Have all of the students tie one hand on their back. Then ask them to do simple allday chores: Cooking, tying your shoes, Playing a video game, getting clothed, or even making a hole in the ground…
They’ll find a problem by experiencing it. And that to me is the best starting point for a real product.
They’ll also learn that if you design for the disabled you’ll make a better product for the able. Or as the saying goes: “If you design for the old you include the young”. It’s best if you let the students work in team. Make it a collaborative effort. And as Yo said. Let them share ideas pretty early in the process.

My students always deliver great productideas doing this assignment.

&Good Luck

That sound like a pretty challenging, but fun assignment. I’m sure it leads to some good results.
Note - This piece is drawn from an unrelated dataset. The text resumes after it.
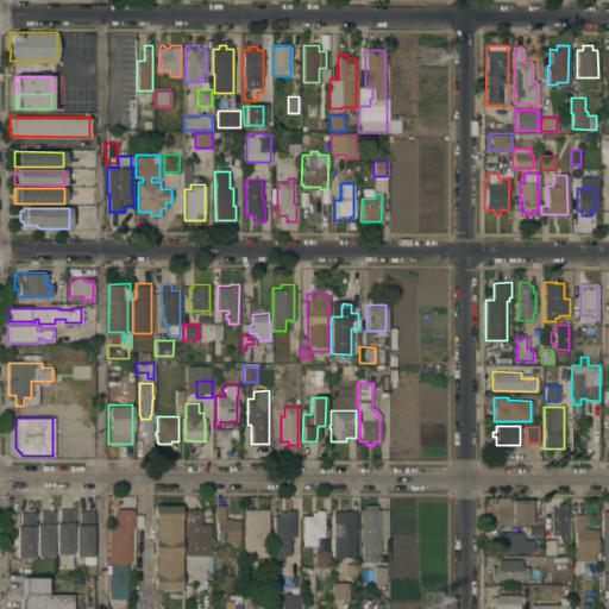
[(230,428),(230,445),(215,445),(215,428),(230,428)]
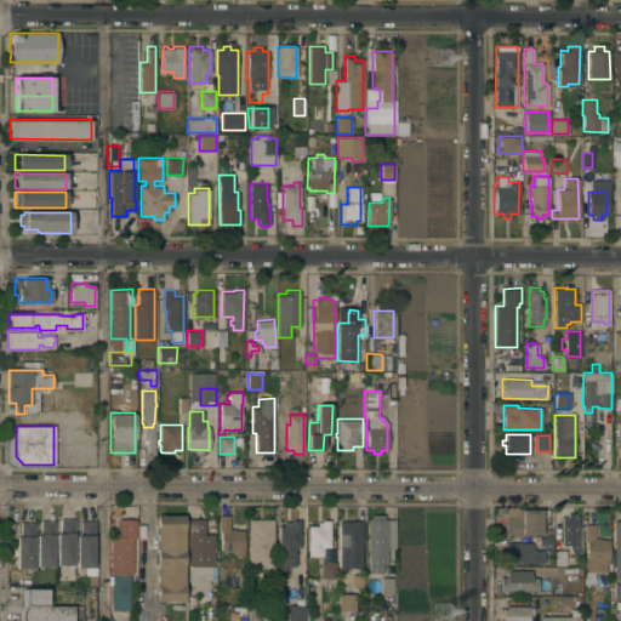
[(541,533),(528,533),(528,536),(507,535),(507,508),(522,508),(522,510),(541,510),(541,533)]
I just did a lecture/ sketch workshop down at RISD last week. The students wanted me to design a digital camera, but to me I asked them what would be the point of another digital camera? So I put on the extra criteria that it would be a digital camera for a retired person, this would be their first digital camera, so it would need to be straightforward and easy to use.

We boiled it down to three features, releasing the shutter, zoom, and easy downloading. Since a large part of easy downloading is software, we focused on the physical features. One thing I’ve often read that splits off people older than lets say 65 is that they grew up in the mechanical age. When the keys on a typewriter jammed you could physically see them, but in the digital age there is no need for any direct physical connection to what is happening in the product, making them confusing to those that grew up in the mechanical age. You can’t see what is happening in an ATM machine. This is why older people tend to just click their mouse harder when they have issues with a computer, they have been trained since youth that it is the mechanical at issue.

so we tried to make the 2 key features as mechanical as possible. Instead of a little button for the shutter release, we made a larger plunger that physically went down. Most modern digitals have a zoom rocker switch near the shutter, very convenient for those of us in the digital age, but completely physically removed from the action of telescoping a lens. So we added a ring on the outside of the lens, that would rock up or down, simulating more closely the physical connection.

I think the end result was pretty cool, like you said, it would be great for anyone. I’ll have to post a pic of the final sketch.

sounds like a great exercise. I was just out last night with my grandma and she had the exact issues you mentioned with her digicam, along with the whole “it’s in play mode, why can’t i take a pic” and “how are you supposed to know if the flash is on” nevermind the way too many preset settings (i don’t even know what they are supposed to do). I was thinking myself that a more basic camera would be a good idea… sounds maybe like a 1HDC :wink: ?!